--- SOURCE INFORMATION ---

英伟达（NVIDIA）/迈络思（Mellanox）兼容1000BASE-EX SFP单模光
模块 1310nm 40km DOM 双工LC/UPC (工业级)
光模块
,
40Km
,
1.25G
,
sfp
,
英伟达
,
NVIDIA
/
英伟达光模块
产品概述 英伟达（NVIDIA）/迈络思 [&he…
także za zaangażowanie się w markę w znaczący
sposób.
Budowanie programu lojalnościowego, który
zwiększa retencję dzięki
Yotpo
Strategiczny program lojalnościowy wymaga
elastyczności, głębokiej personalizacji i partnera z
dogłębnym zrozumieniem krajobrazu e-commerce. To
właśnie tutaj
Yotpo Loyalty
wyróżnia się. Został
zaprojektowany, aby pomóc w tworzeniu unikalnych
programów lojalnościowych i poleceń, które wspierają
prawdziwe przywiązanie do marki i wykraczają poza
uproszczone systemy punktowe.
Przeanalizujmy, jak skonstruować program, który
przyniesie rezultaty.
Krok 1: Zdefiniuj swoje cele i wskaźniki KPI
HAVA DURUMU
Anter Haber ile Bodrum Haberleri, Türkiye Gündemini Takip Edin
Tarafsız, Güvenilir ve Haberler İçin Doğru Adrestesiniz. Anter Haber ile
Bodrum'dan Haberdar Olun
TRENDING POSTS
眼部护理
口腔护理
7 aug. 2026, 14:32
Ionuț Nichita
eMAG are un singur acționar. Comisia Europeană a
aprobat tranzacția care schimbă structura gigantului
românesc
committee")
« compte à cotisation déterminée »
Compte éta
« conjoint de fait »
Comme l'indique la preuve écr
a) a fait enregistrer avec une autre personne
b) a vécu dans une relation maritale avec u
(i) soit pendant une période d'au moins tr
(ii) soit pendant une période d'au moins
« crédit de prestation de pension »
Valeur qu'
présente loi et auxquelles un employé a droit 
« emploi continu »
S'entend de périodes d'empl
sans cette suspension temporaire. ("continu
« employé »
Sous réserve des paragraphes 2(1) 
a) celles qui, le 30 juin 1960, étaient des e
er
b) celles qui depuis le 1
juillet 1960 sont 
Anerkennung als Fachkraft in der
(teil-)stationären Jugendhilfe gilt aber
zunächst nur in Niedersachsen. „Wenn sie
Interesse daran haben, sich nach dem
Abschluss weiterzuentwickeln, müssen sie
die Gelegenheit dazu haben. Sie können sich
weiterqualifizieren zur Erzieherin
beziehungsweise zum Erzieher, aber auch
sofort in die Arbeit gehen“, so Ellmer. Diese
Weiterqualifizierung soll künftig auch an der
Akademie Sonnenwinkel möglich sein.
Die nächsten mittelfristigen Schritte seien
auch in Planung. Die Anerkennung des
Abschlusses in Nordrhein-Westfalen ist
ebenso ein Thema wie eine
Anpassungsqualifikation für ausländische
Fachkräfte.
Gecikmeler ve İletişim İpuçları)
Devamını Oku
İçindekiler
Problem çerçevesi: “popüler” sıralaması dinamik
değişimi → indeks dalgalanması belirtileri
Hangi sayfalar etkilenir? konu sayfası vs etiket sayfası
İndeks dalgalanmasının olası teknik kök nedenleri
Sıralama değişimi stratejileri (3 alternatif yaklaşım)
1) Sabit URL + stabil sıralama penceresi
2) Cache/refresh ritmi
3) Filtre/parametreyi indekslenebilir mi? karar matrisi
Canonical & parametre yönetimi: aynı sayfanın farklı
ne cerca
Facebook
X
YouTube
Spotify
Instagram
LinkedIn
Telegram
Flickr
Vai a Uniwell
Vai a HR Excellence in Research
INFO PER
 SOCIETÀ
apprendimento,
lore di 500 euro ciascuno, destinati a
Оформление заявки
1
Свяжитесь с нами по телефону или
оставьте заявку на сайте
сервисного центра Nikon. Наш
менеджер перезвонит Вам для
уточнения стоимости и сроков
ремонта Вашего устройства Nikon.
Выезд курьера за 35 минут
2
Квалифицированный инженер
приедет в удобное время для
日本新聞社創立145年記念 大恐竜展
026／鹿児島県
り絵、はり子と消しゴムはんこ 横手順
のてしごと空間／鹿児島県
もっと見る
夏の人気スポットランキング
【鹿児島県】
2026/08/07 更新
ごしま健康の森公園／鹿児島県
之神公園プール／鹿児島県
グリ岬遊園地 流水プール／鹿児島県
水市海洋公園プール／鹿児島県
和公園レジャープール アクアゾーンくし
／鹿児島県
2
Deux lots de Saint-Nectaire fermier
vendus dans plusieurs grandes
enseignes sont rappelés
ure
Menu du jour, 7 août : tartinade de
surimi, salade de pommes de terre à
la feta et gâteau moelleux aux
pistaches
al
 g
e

---

# EXERCISE DESCRIPTION
Go line by line through the data and copy any that contain "dans".

# EXERCISE RESPONSE
b) a vécu dans une relation maritale avec u
vendus dans plusieurs grandes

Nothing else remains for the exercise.